→ ФРАГМЕНТ ДОКУМЕНТА:
--------------------------------------------------

Впрочем, драматург не настаивает на конкретных совпадениях: в его пьесе присутствует как бы "весь Чехов", перемешанный в произвольной пропорции. Так, Маша (Лика Нифонтова) больше похожа на Аркадину — самовлюбленная актриса, приезжающая домой с молодым любовником, правда, не писателем, а тоже актером, по прозвищу Гвоздь. А еще она немножко Раневская из "Вишневого сада". И даже профессор Серебряков — потому что хочет продать дом, где коротают свои жизни Ваня и Соня (Марина Иванова). В американском Ване (Денис Суханов) можно найти черты Андрея Прозорова, хотя здесь у него не три сестры, а две, но гораздо яснее проступают признаки Треплева — стареющий недотепа, оказывается, сочиняет пьесу и даже, как в "Чайке", устраивает экспериментальный домашний спектакль, благо и здесь по соседству находится благодарная исполнительница — мечтающая о сцене девушка по имени Нина.

--------------------------------------------------

→ ИСХОДНЫЕ МАТЕРИАЛЫ:
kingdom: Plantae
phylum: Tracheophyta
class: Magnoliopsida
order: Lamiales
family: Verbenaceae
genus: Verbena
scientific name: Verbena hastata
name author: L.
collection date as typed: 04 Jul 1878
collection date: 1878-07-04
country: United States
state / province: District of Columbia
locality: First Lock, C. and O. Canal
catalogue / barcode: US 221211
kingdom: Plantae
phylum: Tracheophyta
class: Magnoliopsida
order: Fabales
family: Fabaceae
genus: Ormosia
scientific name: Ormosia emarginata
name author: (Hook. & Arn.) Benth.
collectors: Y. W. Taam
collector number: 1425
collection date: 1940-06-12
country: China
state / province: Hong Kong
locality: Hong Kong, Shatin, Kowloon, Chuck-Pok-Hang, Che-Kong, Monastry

--------------------------------------------------

→ ЗАДАНИЯ:
1. Назовите всех актеров, чьи имена указаны во фрагменте в скобках.
2. Перепишите из фрагмента всё, начиная со слов "Впрочем, драматург не" и заканчивая словами "по имени Нина.".
3. Ответьте по фрагменту:
(a) Какое прозвище у молодого любовника Маши?
(b) Как зовут девушку, которая мечтает о сцене?
(c) Чего хочет Маша, из-за чего она похожа на профессора Серебрякова?

→ ОТВЕТЫ:
1. Лика Нифонтова, Марина Иванова, Денис Суханов.

2.
Впрочем, драматург не настаивает на конкретных совпадениях: в его пьесе присутствует как бы "весь Чехов", перемешанный в произвольной пропорции. Так, Маша (Лика Нифонтова) больше похожа на Аркадину — самовлюбленная актриса, приезжающая домой с молодым любовником, правда, не писателем, а тоже актером, по прозвищу Гвоздь. А еще она немножко Раневская из "Вишневого сада". И даже профессор Серебряков — потому что хочет продать дом, где коротают свои жизни Ваня и Соня (Марина Иванова). В американском Ване (Денис Суханов) можно найти черты Андрея Прозорова, хотя здесь у него не три сестры, а две, но гораздо яснее проступают признаки Треплева — стареющий недотепа, оказывается, сочиняет пьесу и даже, как в "Чайке", устраивает экспериментальный домашний спектакль, благо и здесь по соседству находится благодарная исполнительница — мечтающая о сцене девушка по имени Нина.

3.
(a) Гвоздь.
(b) Нина.
(c) Продать дом, где коротают свои жизни Ваня и Соня.